(Extracted page text data)
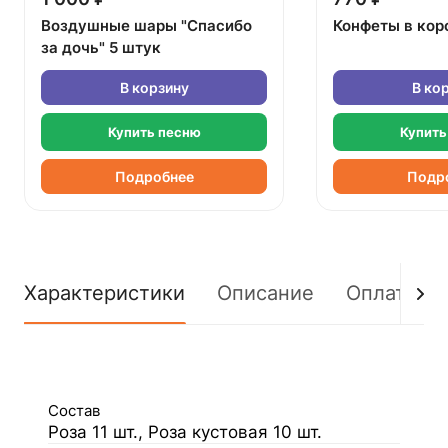
Воздушные шары "Спасибо
Конфеты в кор
за дочь" 5 штук
В корзину
В ко
Купить песню
Купить
Подробнее
Подр
Характеристики
Описание
Оплата
Состав
Роза 11 шт., Роза кустовая 10 шт.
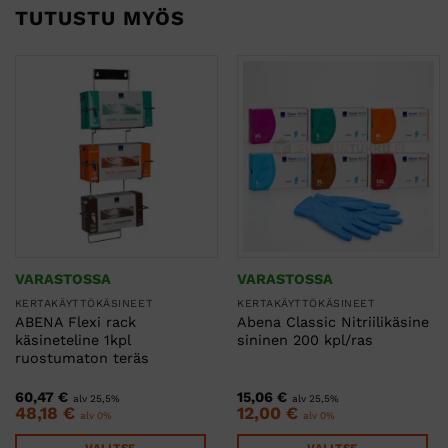
TUTUSTU MYÖS
VARASTOSSA
VARASTOSSA
KERTAKÄYTTÖKÄSINEET
KERTAKÄYTTÖKÄSINEET
ABENA Flexi rack
Abena Classic Nitriilikäsine
käsineteline 1kpl
sininen 200 kpl/ras
ruostumaton teräs
60,47
€
15,06
€
alv 25,5%
alv 25,5%
48,18
€
12,00
€
alv 0%
alv 0%
VALITSE
VALITSE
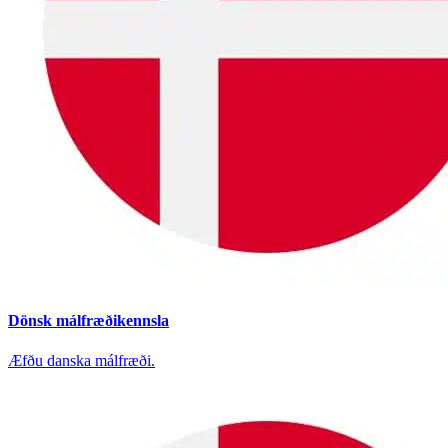
Dönsk málfræðikennsla
Æfðu danska málfræði.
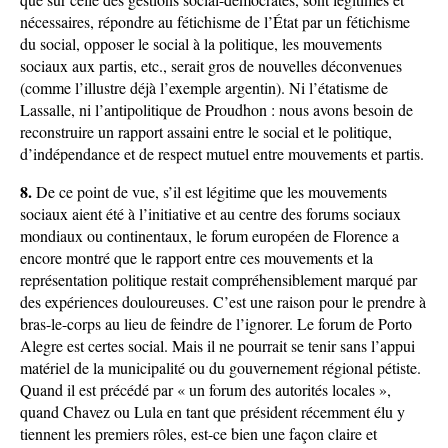
nécessaires, répondre au fétichisme de l’État par un fétichisme
du social, opposer le social à la politique, les mouvements
sociaux aux partis, etc., serait gros de nouvelles déconvenues
(comme l’illustre déjà l’exemple argentin). Ni l’étatisme de
Lassalle, ni l’antipolitique de Proudhon : nous avons besoin de
reconstruire un rapport assaini entre le social et le politique,
d’indépendance et de respect mutuel entre mouvements et partis.
8.
De ce point de vue, s’il est légitime que les mouvements
sociaux aient été à l’initiative et au centre des forums sociaux
mondiaux ou continentaux, le forum européen de Florence a
encore montré que le rapport entre ces mouvements et la
représentation politique restait compréhensiblement marqué par
des expériences douloureuses. C’est une raison pour le prendre à
bras-le-corps au lieu de feindre de l’ignorer. Le forum de Porto
Alegre est certes social. Mais il ne pourrait se tenir sans l’appui
matériel de la municipalité ou du gouvernement régional pétiste.
Quand il est précédé par « un forum des autorités locales »,
quand Chavez ou Lula en tant que président récemment élu y
tiennent les premiers rôles, est-ce bien une façon claire et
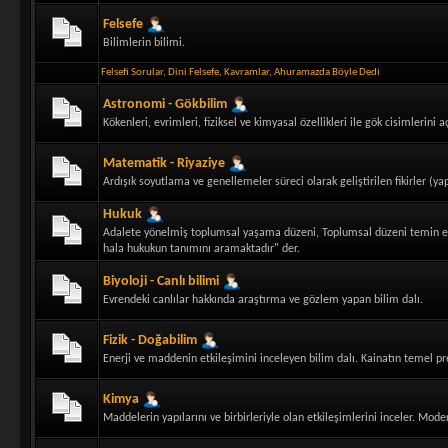
Felsefe
Bilimlerin bilimi.
Felsefi Sorular
,
Dini Felsefe
,
Kavramlar
,
Ahuramazda Böyle Dedi
Astronomi - Gökbilim
Kökenleri, evrimleri, fiziksel ve kimyasal özellikleri ile gök cisimlerin
Matematik - Riyaziye
Ardışık soyutlama ve genellemeler süreci olarak geliştirilen fikirler (ya
Hukuk
Adalete yönelmiş toplumsal yaşama düzeni, Toplumsal düzeni temin etm
hala hukukun tanımını aramaktadır" der.
Biyoloji - Canlı bilimi
Evrendeki canlılar hakkında araştırma ve gözlem yapan bilim dalı.
Fizik - Doğabilim
Enerji ve maddenin etkileşimini inceleyen bilim dalı. Kainatın temel pren
Kimya
Maddelerin yapılarını ve birbirleriyle olan etkileşimlerini inceler. Mod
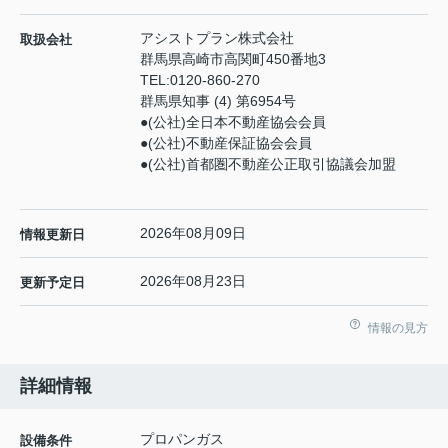
アシストプラン株式会社
取扱会社
群馬県高崎市高関町450番地3
TEL:
0120-860-270
群馬県知事 (4) 第6954号
●(公社)全日本不動産協会会員
●(公社)不動産保証協会会員
●(公社)首都圏不動産公正取引協議会加盟
2026年08月09日
情報更新日
2026年08月23日
更新予定日
情報の見方
詳細情報
プロパンガス
設備条件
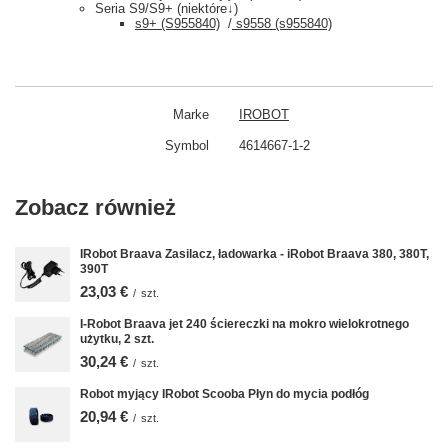
Seria S9/S9+ (niektóre↓)
s9+ (S955840)
/
s9558 (s955840)
Marke
IROBOT
Symbol
4614667-1-2
Zobacz również
IRobot Braava Zasilacz, ładowarka - iRobot Braava 380, 380T,
390T
23,03 €
/
szt.
I-Robot Braava jet 240 ściereczki na mokro wielokrotnego
użytku, 2 szt.
30,24 €
/
szt.
Robot myjący IRobot Scooba Płyn do mycia podłóg
20,94 €
/
szt.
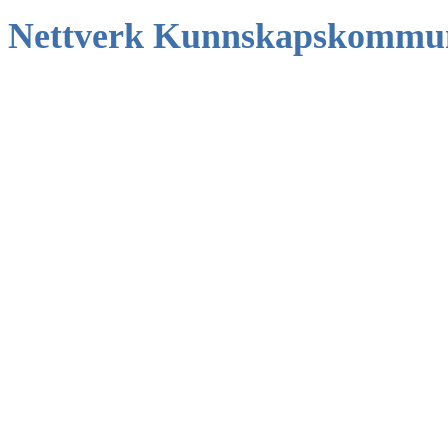
Nettverk Kunnskapskommu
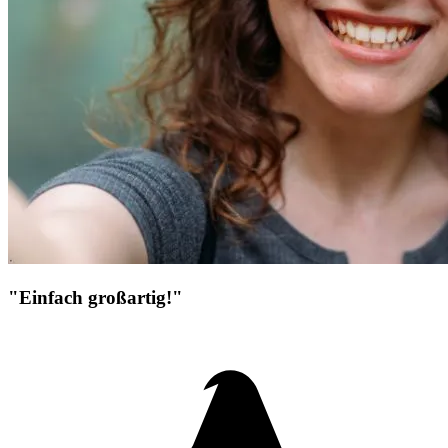
"Einfach großartig!"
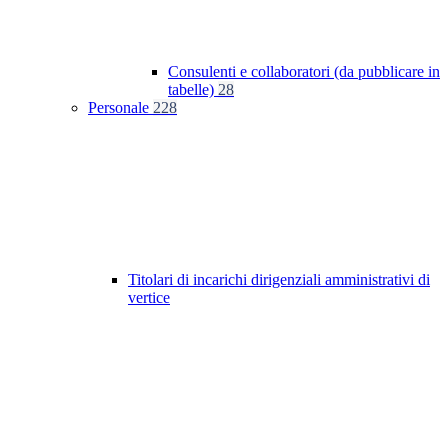
Consulenti e collaboratori (da pubblicare in
tabelle)
28
Personale
228
Titolari di incarichi dirigenziali amministrativi di
vertice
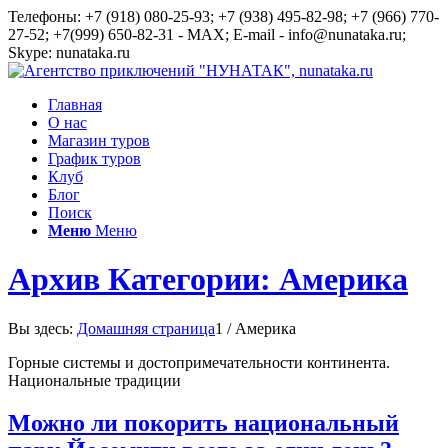
Телефоны: +7 (918) 080-25-93; +7 (938) 495-82-98; +7 (966) 770-
27-52; +7(999) 650-82-31 - MAX; E-mail - info@nunataka.ru;
Skype: nunataka.ru
Главная
О нас
Магазин туров
График туров
Клуб
Блог
Поиск
Меню
Меню
Архив Категории: Америка
Вы здесь:
Домашняя страница
1
/
Америка
Горные системы и достопримечательности континента.
Национальные традиции
Можно ли покорить национальный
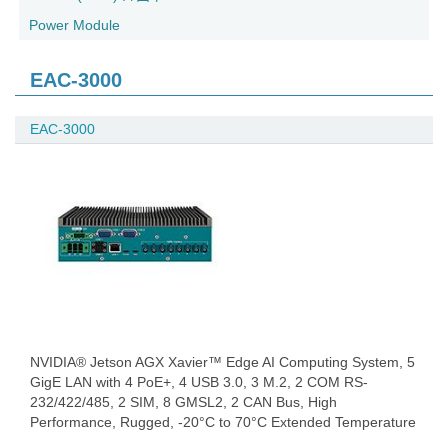
Power Module
EAC-3000
EAC-3000
NVIDIA® Jetson AGX Xavier™ Edge AI Computing System, 5
GigE LAN with 4 PoE+, 4 USB 3.0, 3 M.2, 2 COM RS-
232/422/485, 2 SIM, 8 GMSL2, 2 CAN Bus, High
Performance, Rugged, -20°C to 70°C Extended Temperature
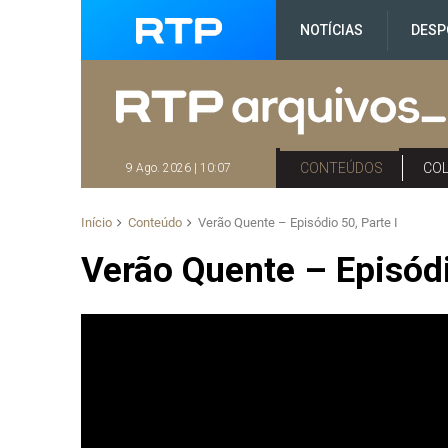
NOTÍCIAS
DESP
CONTEÚDOS
CO
9 Ago. 2026 | 10:07
Início
Conteúdo
Verão Quente – Episódio 50, Parte I
Verão Quente – Episódi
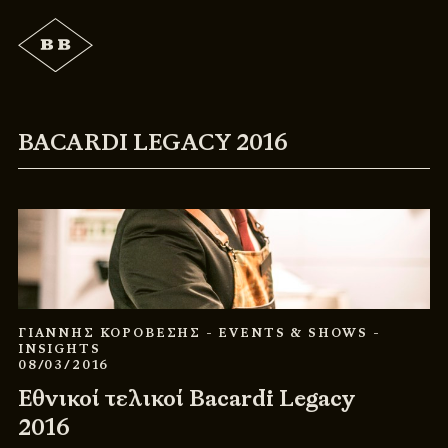
BACARDI LEGACY 2016
ΓΙΑΝΝΗΣ ΚΟΡΟΒΕΣΗΣ
- EVENTS & SHOWS
-
INSIGHTS
08/03/2016
Εθνικοί τελικοί Bacardi Legacy
2016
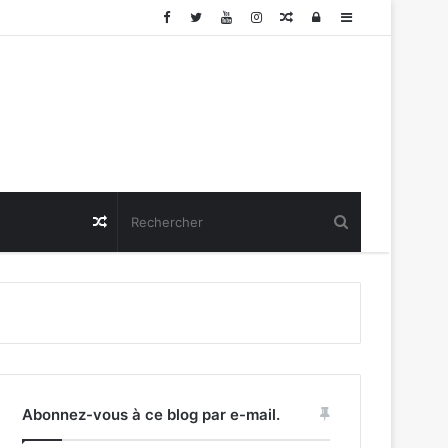
Article
Connexion
Sidebar
Aléatoire
(barre
latérale)
Article
Aléatoire
Abonnez-vous à ce blog par e-mail.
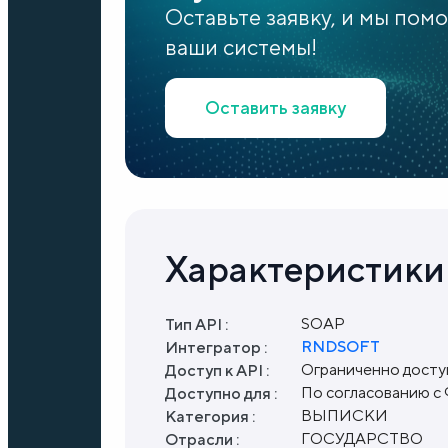
Оставьте заявку, и мы пом
ваши системы!
Оставить заявку
Характеристики
SOAP
Тип API :
RNDSOFT
Интегратор :
Ограниченно дост
Доступ к API :
По согласованию с
Доступно для :
ВЫПИСКИ
Категория :
ГОСУДАРСТВО
Отрасли :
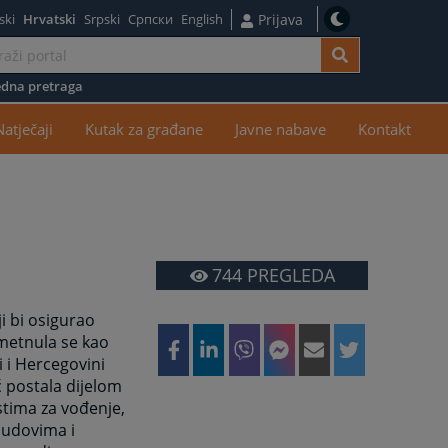
ski
Hrvatski
Srpski
Српски
English
Prijava
dna pretraga
žaj
Natječaji
Kutak za građane
Javne nabave
Kontakt
744
PREGLEDA
i bi osigurao
metnula se kao
 i Hercegovini
ć postala dijelom
tima za vođenje,
sudovima i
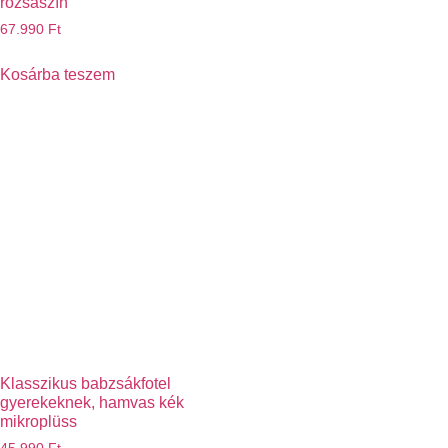
rózsaszín
67.990
Ft
Kosárba teszem
Klasszikus babzsákfotel
gyerekeknek, hamvas kék
mikroplüss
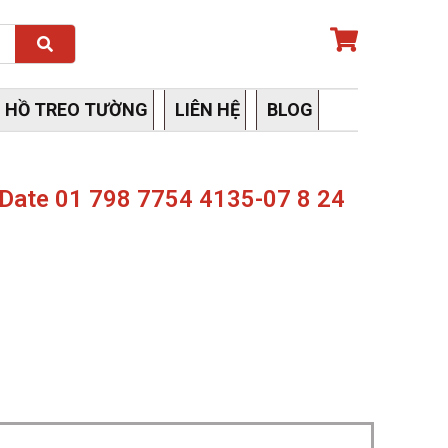
Search
 HỒ TREO TƯỜNG
LIÊN HỆ
BLOG
 Date 01 798 7754 4135-07 8 24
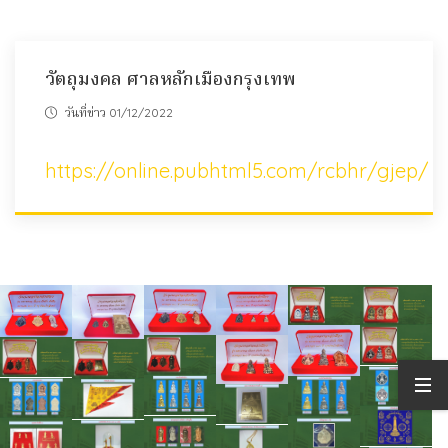
วัตถุมงคล ศาลหลักเมืองกรุงเทพ
วันที่ข่าว 01/12/2022
https://online.pubhtml5.com/rcbhr/gjep/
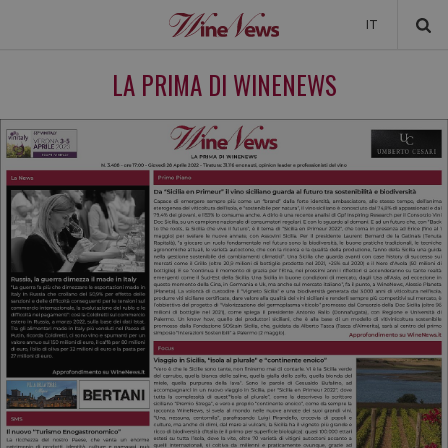
IT
NEWS
LA PRIMA DI WINENEWS
NEWSLETTER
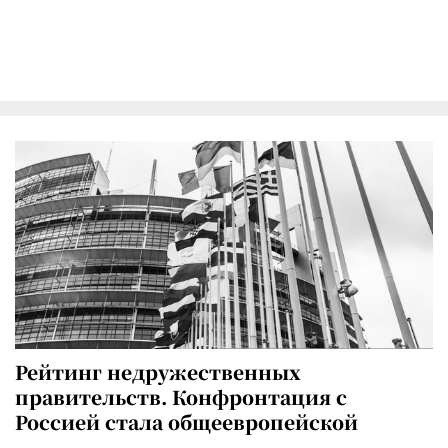
Рейтинг недружественных
правительств. Конфронтация с
Россией стала общеевропейской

#### [YOUR GOAL]
Every line above should be duplicated exactly; the pictures are to be left out.

#### [YOUR RESPONSE]
Воздушные шары "Спасибо
Конфеты в кор
за дочь" 5 штук
В корзину
В ко
Купить песню
Купить
Подробнее
Подр
Характеристики
Описание
Оплата
Состав
Роза 11 шт., Роза кустовая 10 шт.
TUTUSTU MYÖS
VARASTOSSA
VARASTOSSA
KERTAKÄYTTÖKÄSINEET
KERTAKÄYTTÖKÄSINEET
ABENA Flexi rack
Abena Classic Nitriilikäsine
käsineteline 1kpl
sininen 200 kpl/ras
ruostumaton teräs
60,47
€
15,06
€
alv 25,5%
alv 25,5%
48,18
€
12,00
€
alv 0%
alv 0%
VALITSE
VALITSE
Dönsk málfræðikennsla
Æfðu danska málfræði.
nécessaires, répondre au fétichisme de l’État par un fétichisme
du social, opposer le social à la politique, les mouvements
sociaux aux partis, etc., serait gros de nouvelles déconvenues
(comme l’illustre déjà l’exemple argentin). Ni l’étatisme de
Lassalle, ni l’antipolitique de Proudhon : nous avons besoin de
reconstruire un rapport assaini entre le social et le politique,
d’indépendance et de respect mutuel entre mouvements et partis.
8.
De ce point de vue, s’il est légitime que les mouvements
sociaux aient été à l’initiative et au centre des forums sociaux
mondiaux ou continentaux, le forum européen de Florence a
encore montré que le rapport entre ces mouvements et la
représentation politique restait compréhensiblement marqué par
des expériences douloureuses. C’est une raison pour le prendre à
bras-le-corps au lieu de feindre de l’ignorer. Le forum de Porto
Alegre est certes social. Mais il ne pourrait se tenir sans l’appui
matériel de la municipalité ou du gouvernement régional pétiste.
Quand il est précédé par « un forum des autorités locales »,
quand Chavez ou Lula en tant que président récemment élu y
tiennent les premiers rôles, est-ce bien une façon claire et
Felsefe
Bilimlerin bilimi.
Felsefi Sorular
,
Dini Felsefe
,
Kavramlar
,
Ahuramazda Böyle Dedi
Astronomi - Gökbilim
Kökenleri, evrimleri, fiziksel ve kimyasal özellikleri ile gök cisimlerin
Matematik - Riyaziye
Ardışık soyutlama ve genellemeler süreci olarak geliştirilen fikirler (ya
Hukuk
Adalete yönelmiş toplumsal yaşama düzeni, Toplumsal düzeni temin etm
hala hukukun tanımını aramaktadır" der.
Biyoloji - Canlı bilimi
Evrendeki canlılar hakkında araştırma ve gözlem yapan bilim dalı.
Fizik - Doğabilim
Enerji ve maddenin etkileşimini inceleyen bilim dalı. Kainatın temel pren
Kimya
Maddelerin yapılarını ve birbirleriyle olan etkileşimlerini inceler. Mod
アシストプラン株式会社
取扱会社
群馬県高崎市高関町450番地3
TEL:
0120-860-270
群馬県知事 (4) 第6954号
●(公社)全日本不動産協会会員
●(公社)不動産保証協会会員
●(公社)首都圏不動産公正取引協議会加盟
2026年08月09日
情報更新日
2026年08月23日
更新予定日
情報の見方
詳細情報
プロパンガス
設備条件
Seria S9/S9+ (niektóre↓)
s9+ (S955840)
/
s9558 (s955840)
Marke
IROBOT
Symbol
4614667-1-2
Zobacz również
IRobot Braava Zasilacz, ładowarka - iRobot Braava 380, 380T,
390T
23,03 €
/
szt.
I-Robot Braava jet 240 ściereczki na mokro wielokrotnego
użytku, 2 szt.
30,24 €
/
szt.
Robot myjący IRobot Scooba Płyn do mycia podłóg
20,94 €
/
szt.
Nettverk Kunnskapskommu
"Einfach großartig!"
Consulenti e collaboratori (da pubblicare in
tabelle)
28
Personale
228
Titolari di incarichi dirigenziali amministrativi di
vertice
Телефоны: +7 (918) 080-25-93; +7 (938) 495-82-98; +7 (966) 770-
27-52; +7(999) 650-82-31 - MAX; E-mail - info@nunataka.ru;
Skype: nunataka.ru
Главная
О нас
Магазин туров
График туров
Клуб
Блог
Поиск
Меню
Меню
Архив Категории: Америка
Вы здесь:
Домашняя страница
1
/
Америка
Горные системы и достопримечательности континента.
Национальные традиции
Можно ли покорить национальный
Power Module
EAC-3000
EAC-3000
NVIDIA® Jetson AGX Xavier™ Edge AI Computing System, 5
GigE LAN with 4 PoE+, 4 USB 3.0, 3 M.2, 2 COM RS-
232/422/485, 2 SIM, 8 GMSL2, 2 CAN Bus, High
Performance, Rugged, -20°C to 70°C Extended Temperature
NOTÍCIAS
DESP
CONTEÚDOS
CO
9 Ago. 2026 | 10:07
Início
Conteúdo
Verão Quente – Episódio 50, Parte I
Verão Quente – Episódi
BACARDI LEGACY 2016
ΓΙΑΝΝΗΣ ΚΟΡΟΒΕΣΗΣ
- EVENTS & SHOWS
-
INSIGHTS
08/03/2016
Εθνικοί τελικοί Bacardi Legacy
2016
Article
Connexion
Sidebar
Aléatoire
(barre
latérale)
Article
Aléatoire
Abonnez-vous à ce blog par e-mail.
Оставьте заявку, и мы пом
ваши системы!
Оставить заявку
Характеристики
SOAP
Тип API :
RNDSOFT
Интегратор :
Ограниченно дост
Доступ к API :
По согласованию с
Доступно для :
ВЫПИСКИ
Категория :
ГОСУДАРСТВО
Отрасли :
ski
Hrvatski
Srpski
Српски
English
Prijava
dna pretraga
žaj
Natječaji
Kutak za građane
Javne nabave
Kontakt
744
PREGLEDA
i bi osigurao
metnula se kao
 i Hercegovini
ć postala dijelom
tima za vođenje,
sudovima i
rózsaszín
67.990
Ft
Kosárba teszem
Klasszikus babzsákfotel
gyerekeknek, hamvas kék
mikroplüss
Search
 HỒ TREO TƯỜNG
LIÊN HỆ
BLOG
 Date 01 798 7754 4135-07 8 24
วัตถุมงคล ศาลหลักเมืองกรุงเทพ
วันที่ข่าว 01/12/2022
https://online.pubhtml5.com/rcbhr/gjep/
IT
NEWS
LA PRIMA DI WINENEWS
NEWSLETTER
Рейтинг недружественных
правительств. Конфронтация с
Россией стала общеевропейской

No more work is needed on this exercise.